WHAT IS NEEDED: What you return should be only the lines in the entries below between the one holding "middle mcp: (703, 806)" and the one holding "pinky mcp: (254, 286)", ends included, with every picture left out.

RECORD EXTRACTS:

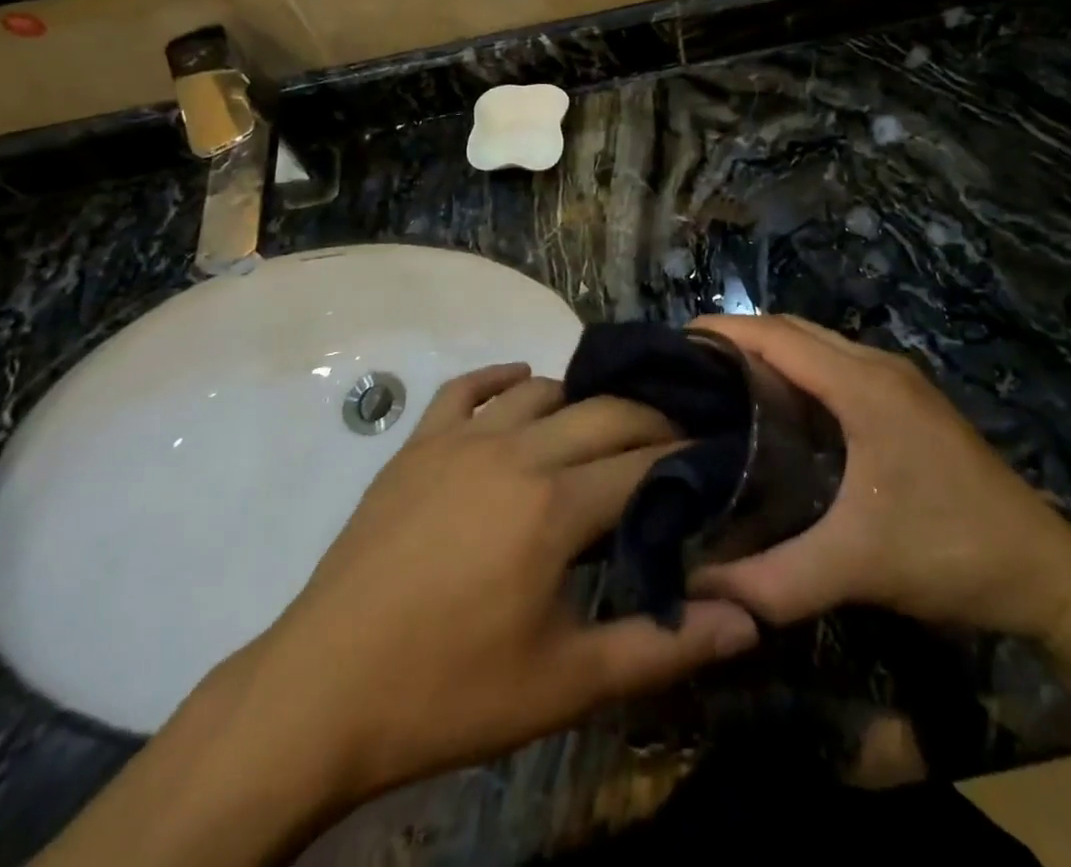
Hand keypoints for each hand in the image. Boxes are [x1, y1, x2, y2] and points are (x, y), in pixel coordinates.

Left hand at [217, 364, 760, 812]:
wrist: (321, 693)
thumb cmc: (451, 692)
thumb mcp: (567, 684)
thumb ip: (663, 647)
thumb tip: (749, 622)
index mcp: (555, 505)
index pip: (645, 462)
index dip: (687, 458)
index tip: (714, 458)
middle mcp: (515, 451)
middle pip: (604, 412)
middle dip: (649, 420)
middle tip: (674, 442)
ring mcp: (460, 440)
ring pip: (541, 391)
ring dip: (581, 400)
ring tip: (604, 426)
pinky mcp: (416, 445)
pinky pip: (467, 388)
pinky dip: (501, 378)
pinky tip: (521, 382)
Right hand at [688, 317, 1070, 642]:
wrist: (1048, 572)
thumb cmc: (949, 550)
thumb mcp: (856, 566)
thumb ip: (772, 579)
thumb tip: (697, 587)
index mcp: (862, 384)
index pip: (776, 336)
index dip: (723, 331)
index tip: (673, 346)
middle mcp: (877, 365)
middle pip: (793, 329)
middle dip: (740, 337)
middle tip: (688, 370)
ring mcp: (897, 380)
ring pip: (817, 344)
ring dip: (770, 351)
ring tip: (720, 384)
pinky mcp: (908, 400)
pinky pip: (836, 364)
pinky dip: (798, 369)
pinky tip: (778, 409)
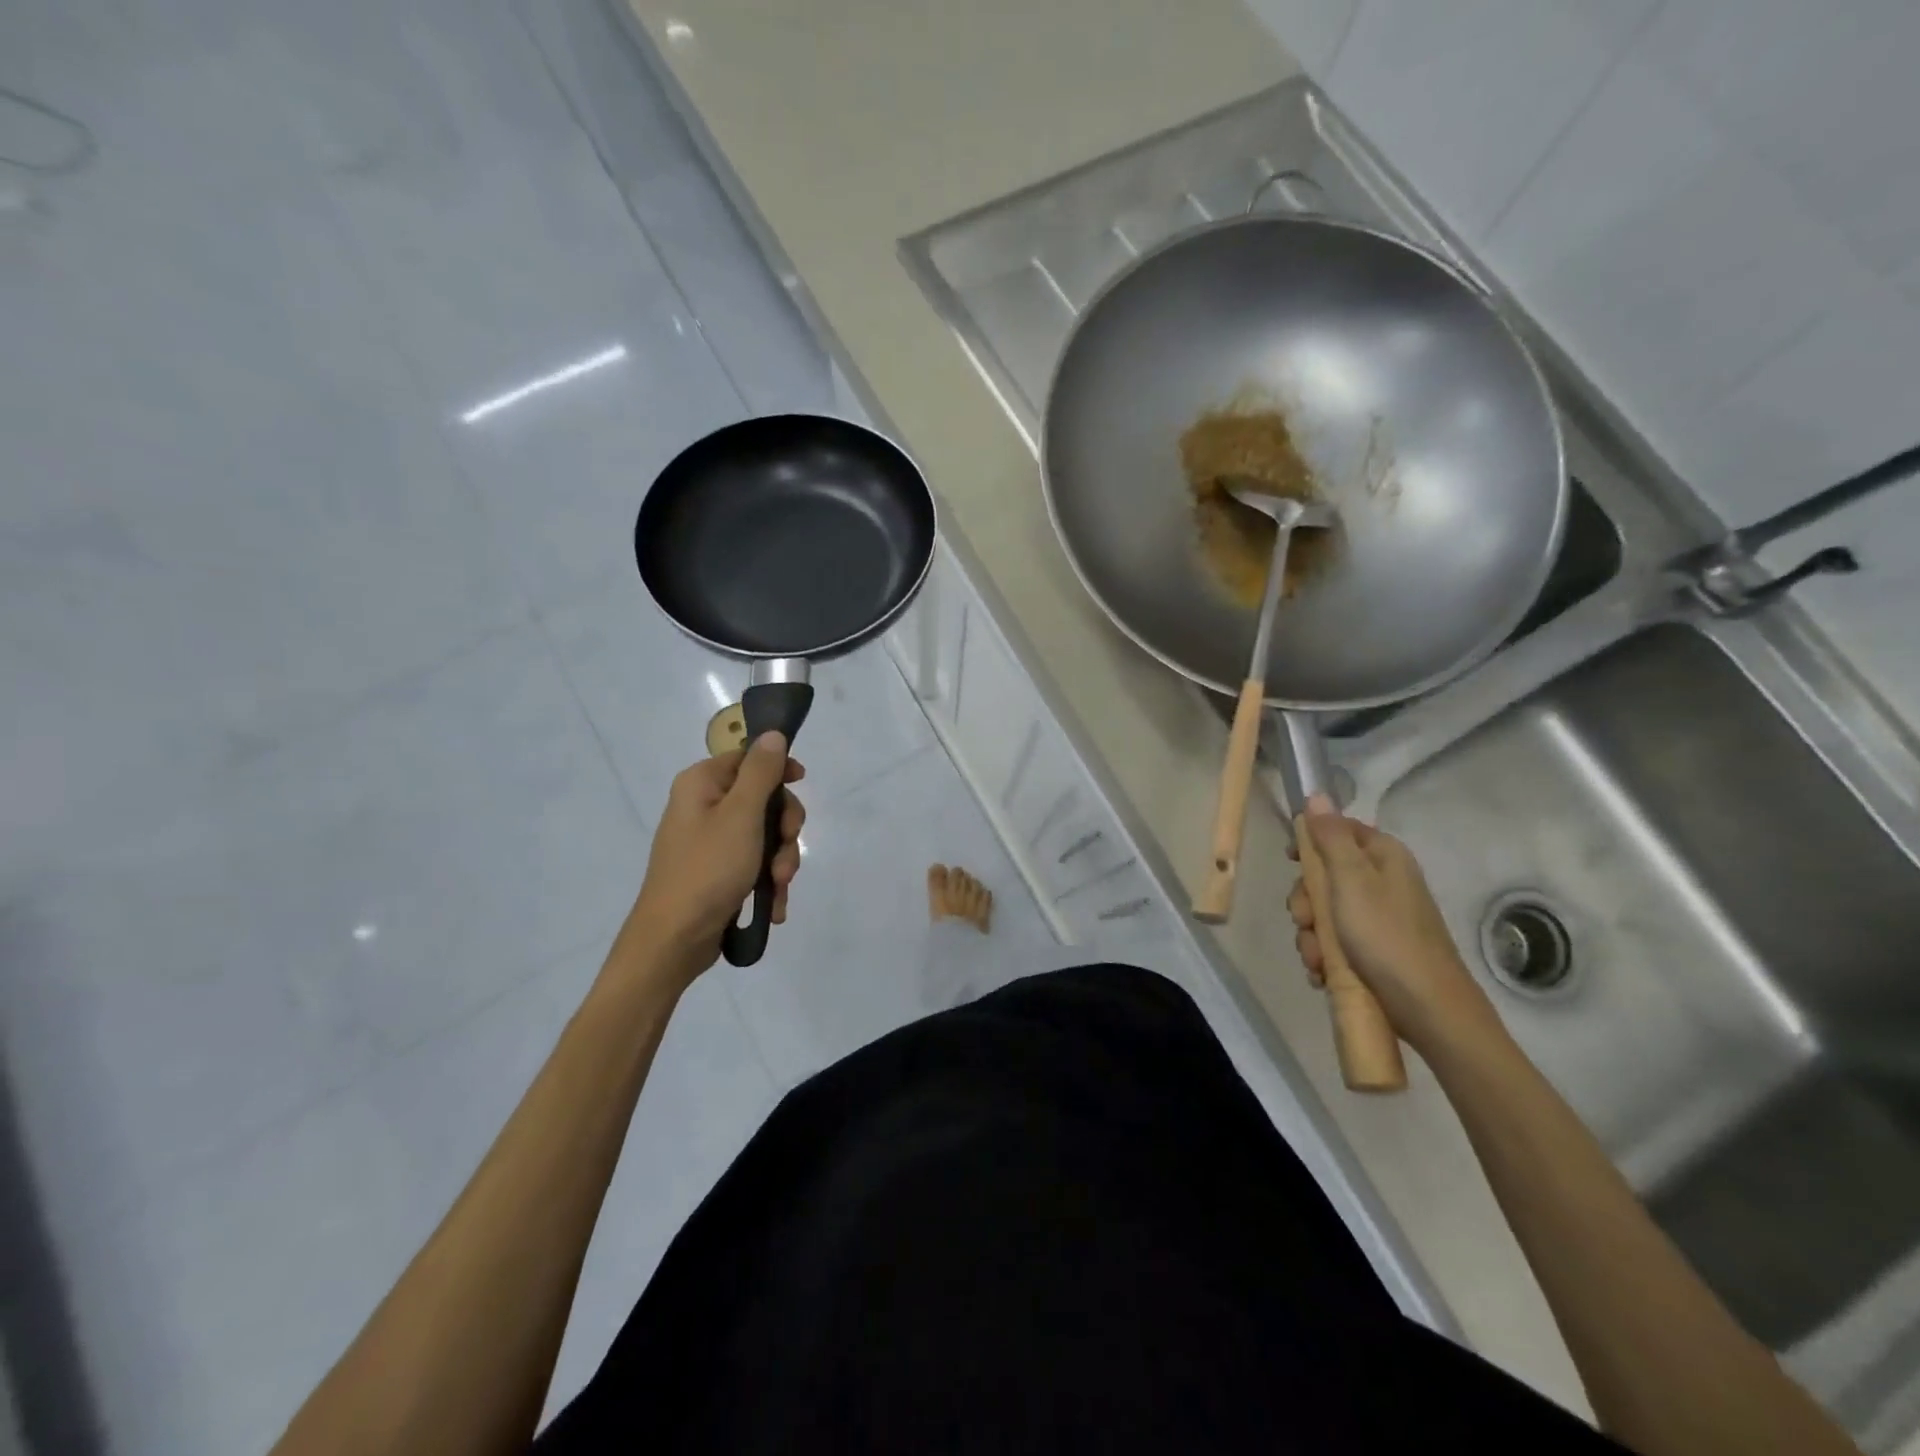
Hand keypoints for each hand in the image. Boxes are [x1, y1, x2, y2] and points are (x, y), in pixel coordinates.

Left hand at [627, 733, 805, 979]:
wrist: (674, 940)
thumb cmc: (707, 869)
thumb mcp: (742, 815)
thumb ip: (761, 772)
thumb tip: (773, 734)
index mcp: (702, 784)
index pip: (749, 758)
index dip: (779, 770)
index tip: (802, 783)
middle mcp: (703, 806)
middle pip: (763, 799)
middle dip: (783, 829)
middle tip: (785, 851)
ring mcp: (710, 841)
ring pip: (764, 835)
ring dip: (780, 860)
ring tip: (778, 886)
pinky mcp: (717, 871)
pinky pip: (754, 863)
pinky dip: (767, 881)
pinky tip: (774, 904)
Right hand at [1288, 796, 1497, 1054]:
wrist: (1429, 1009)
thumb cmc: (1386, 936)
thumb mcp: (1351, 880)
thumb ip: (1330, 837)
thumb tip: (1317, 795)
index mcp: (1383, 857)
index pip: (1338, 830)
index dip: (1310, 843)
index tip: (1290, 862)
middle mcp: (1383, 882)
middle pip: (1325, 876)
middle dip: (1306, 903)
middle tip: (1306, 921)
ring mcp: (1380, 919)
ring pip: (1326, 914)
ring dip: (1312, 936)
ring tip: (1318, 960)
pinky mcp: (1376, 951)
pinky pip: (1336, 943)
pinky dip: (1325, 957)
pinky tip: (1324, 973)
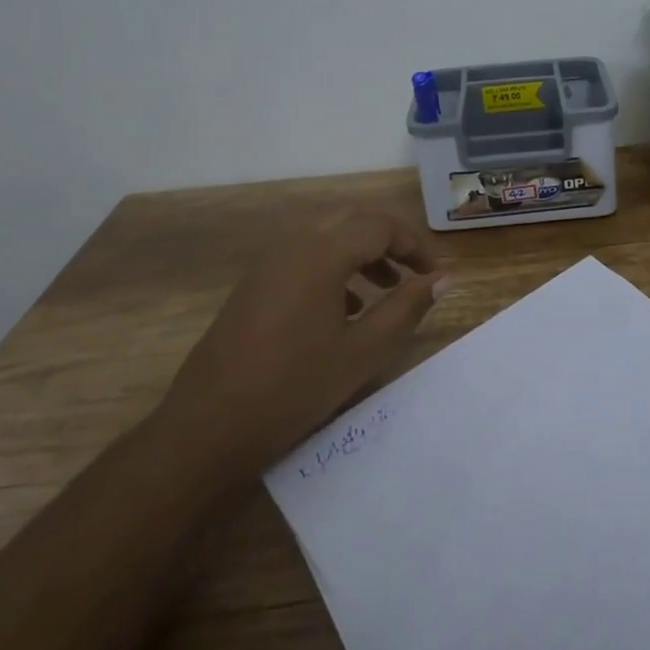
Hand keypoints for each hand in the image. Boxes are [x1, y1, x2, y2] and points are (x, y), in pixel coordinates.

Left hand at [160, 209, 447, 465]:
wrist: (207, 427)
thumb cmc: (294, 387)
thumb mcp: (364, 351)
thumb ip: (407, 308)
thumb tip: (442, 278)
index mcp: (321, 253)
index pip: (380, 226)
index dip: (414, 244)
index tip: (435, 274)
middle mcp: (293, 246)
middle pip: (353, 223)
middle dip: (389, 242)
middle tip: (414, 274)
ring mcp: (268, 264)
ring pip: (327, 239)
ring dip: (362, 255)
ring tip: (386, 291)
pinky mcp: (254, 286)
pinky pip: (304, 259)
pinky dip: (334, 270)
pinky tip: (345, 311)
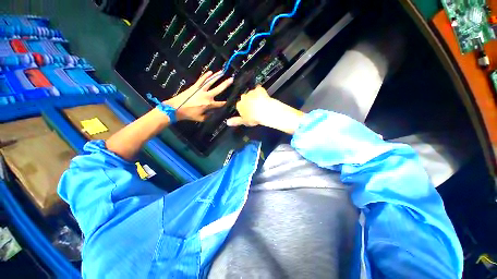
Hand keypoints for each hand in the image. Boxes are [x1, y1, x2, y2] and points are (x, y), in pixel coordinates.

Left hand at [165, 71, 232, 121]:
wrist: (176, 108)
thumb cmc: (189, 114)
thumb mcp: (201, 118)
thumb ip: (209, 116)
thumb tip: (214, 112)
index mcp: (209, 104)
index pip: (221, 103)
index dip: (226, 103)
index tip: (231, 101)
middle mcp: (207, 95)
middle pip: (219, 89)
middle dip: (226, 84)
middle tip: (232, 79)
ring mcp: (200, 90)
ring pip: (211, 81)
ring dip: (217, 76)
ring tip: (222, 72)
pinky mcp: (195, 86)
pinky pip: (201, 80)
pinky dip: (206, 75)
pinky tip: (210, 72)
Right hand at [226, 85, 273, 126]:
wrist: (264, 111)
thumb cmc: (254, 117)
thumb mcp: (244, 121)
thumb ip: (236, 121)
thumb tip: (228, 122)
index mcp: (239, 105)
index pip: (239, 105)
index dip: (244, 108)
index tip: (248, 112)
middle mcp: (243, 97)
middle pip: (245, 98)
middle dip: (249, 101)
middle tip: (254, 107)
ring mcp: (251, 93)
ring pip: (251, 93)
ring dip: (254, 97)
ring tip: (260, 103)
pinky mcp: (258, 89)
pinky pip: (258, 89)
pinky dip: (260, 92)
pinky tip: (263, 96)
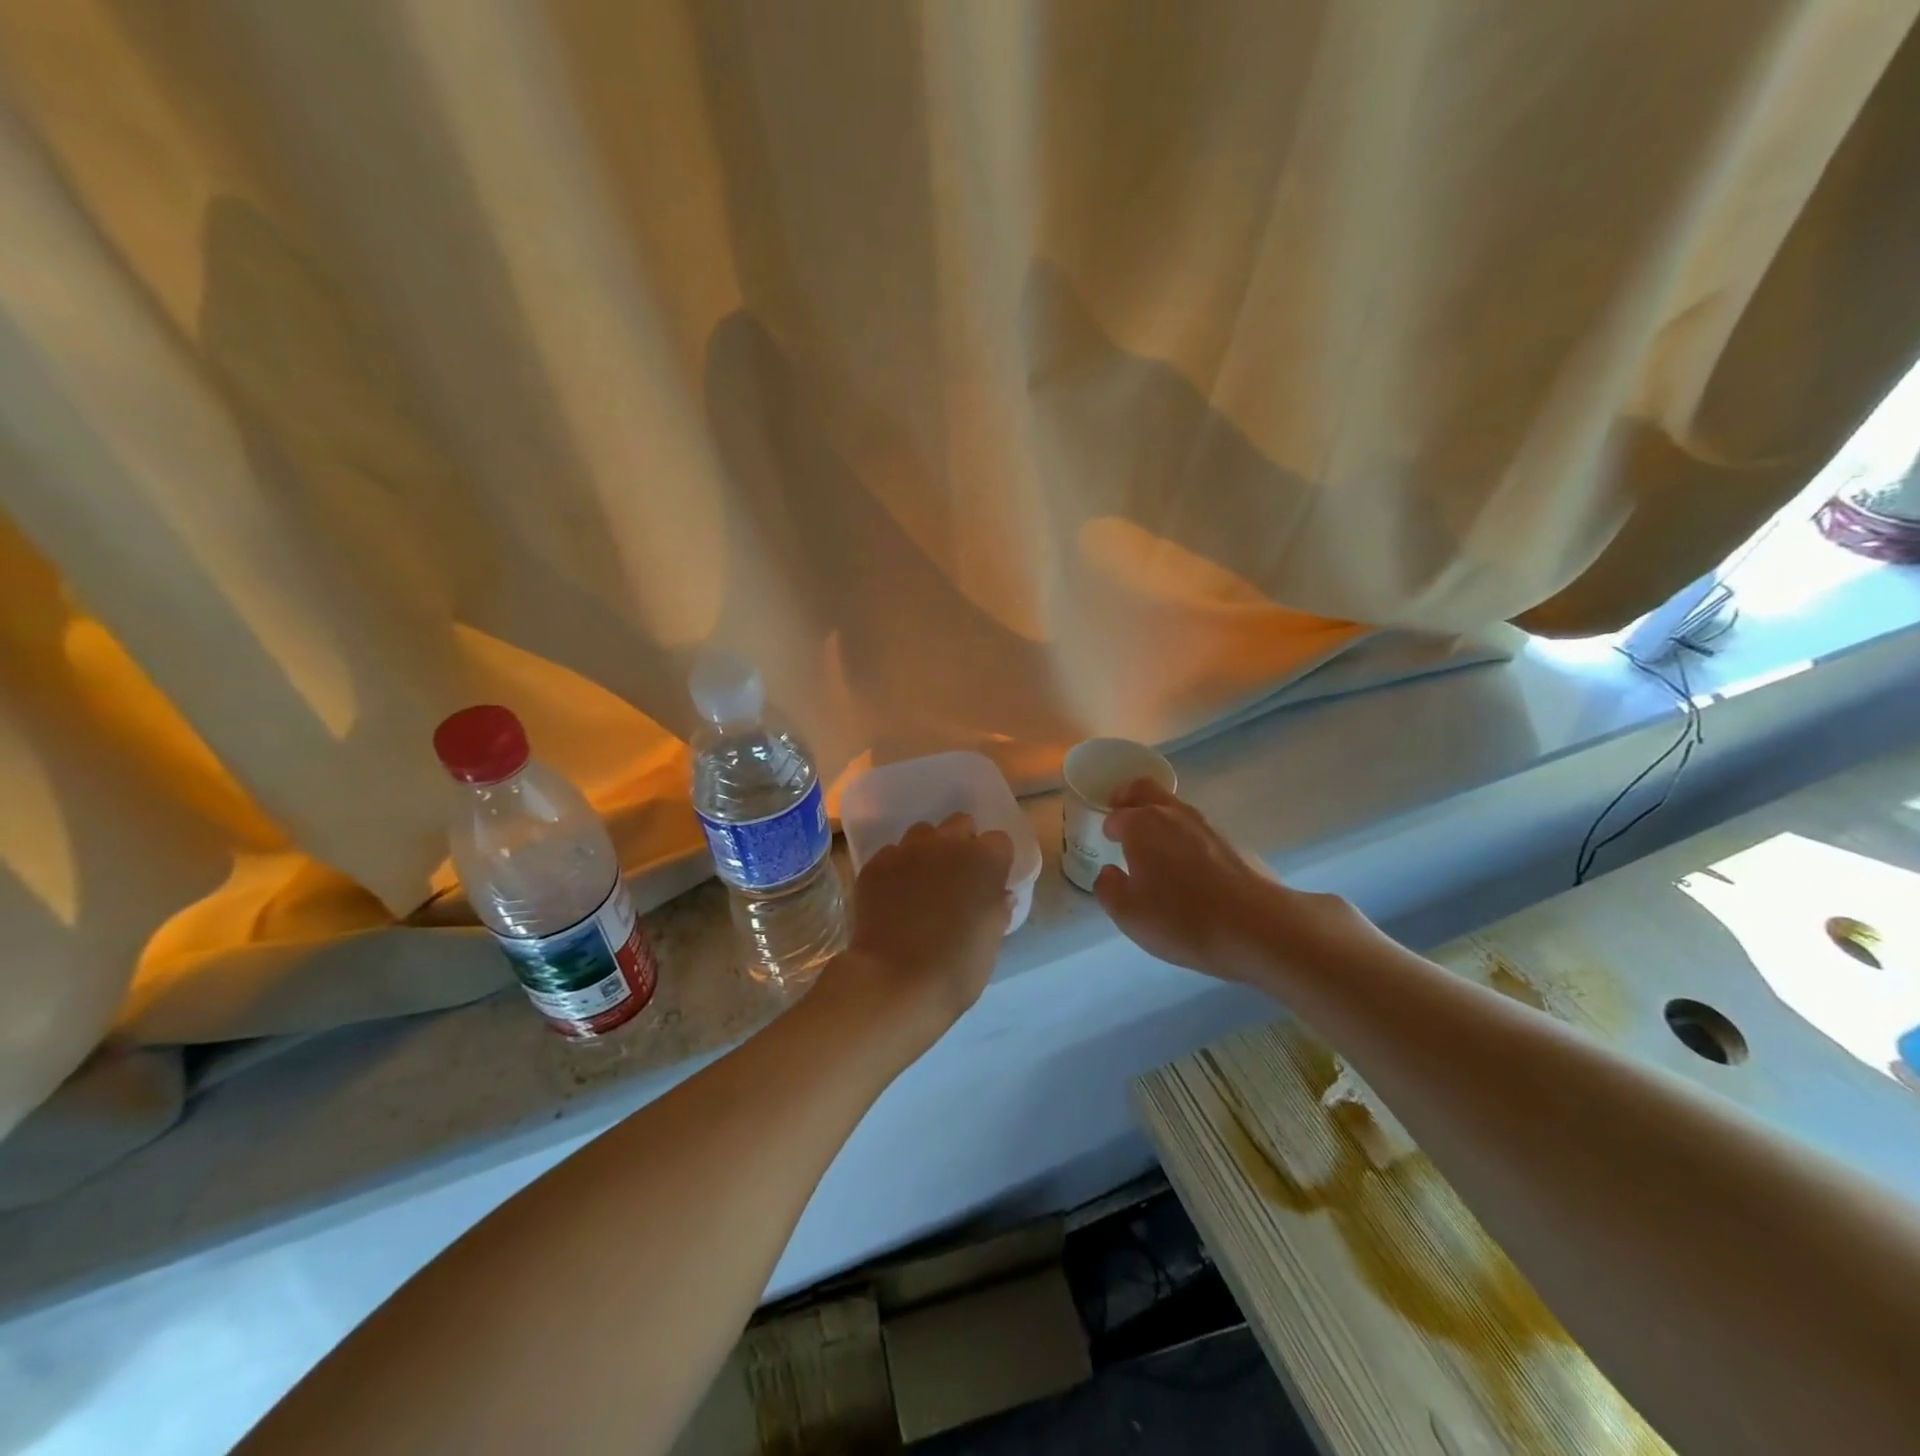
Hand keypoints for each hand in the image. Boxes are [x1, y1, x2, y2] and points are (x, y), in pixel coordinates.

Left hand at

TASK ANSWER:
middle mcp: (703, 806)
middle pip: (763, 799)
middle dip: (783, 829)
middle tip: (785, 851)
ring mcp: (710, 841)
ring pip: (764, 835)
ring dip: (780, 860)
ring tip: (778, 886)
pinky mcp: (717, 871)
pinky pip: (754, 863)
pinky dip: (767, 881)
pinky tip: (774, 904)
Right hand at [1288, 796, 1497, 1054]:
wrist: (1429, 1009)
thumb cmc: (1386, 936)
thumb mcp: (1351, 880)
thumb ip: (1330, 837)
thumb tip: (1317, 795)
index mcp: (1383, 857)
index pip: (1338, 830)
index dip: (1310, 843)
index tip: (1290, 862)
middle mcp: (1383, 882)
middle pip: (1325, 876)
middle dip: (1306, 903)
middle tip: (1306, 921)
ring mcp: (1380, 919)
ring pip: (1326, 914)
ring dip: (1312, 936)
ring tip: (1318, 960)
pinky mcp: (1376, 951)
pinky pip: (1336, 943)
pinky dip: (1325, 957)
pinky tip: (1324, 973)
Hand keypoints for each hand in the image. Boxes are [x1, y1, x2, y2] and points are (x, y), in pixel coordinates.

Left hand at [160, 209, 447, 465]:
wrist: (207, 427)
thumb cmc: (294, 387)
thumb mcp: (364, 351)
thumb ip: (407, 308)
thumb tip: (442, 278)
index mcp: (321, 253)
index pip: (380, 226)
index dip: (414, 244)
index tip: (435, 274)
middle mcp: (293, 246)
middle pip: (353, 223)
middle dip: (389, 242)
middle tip: (414, 274)
ring mcp: (268, 264)
ring pip: (327, 239)
ring dip: (362, 255)
ring tip: (386, 291)
pinky mcp: (254, 286)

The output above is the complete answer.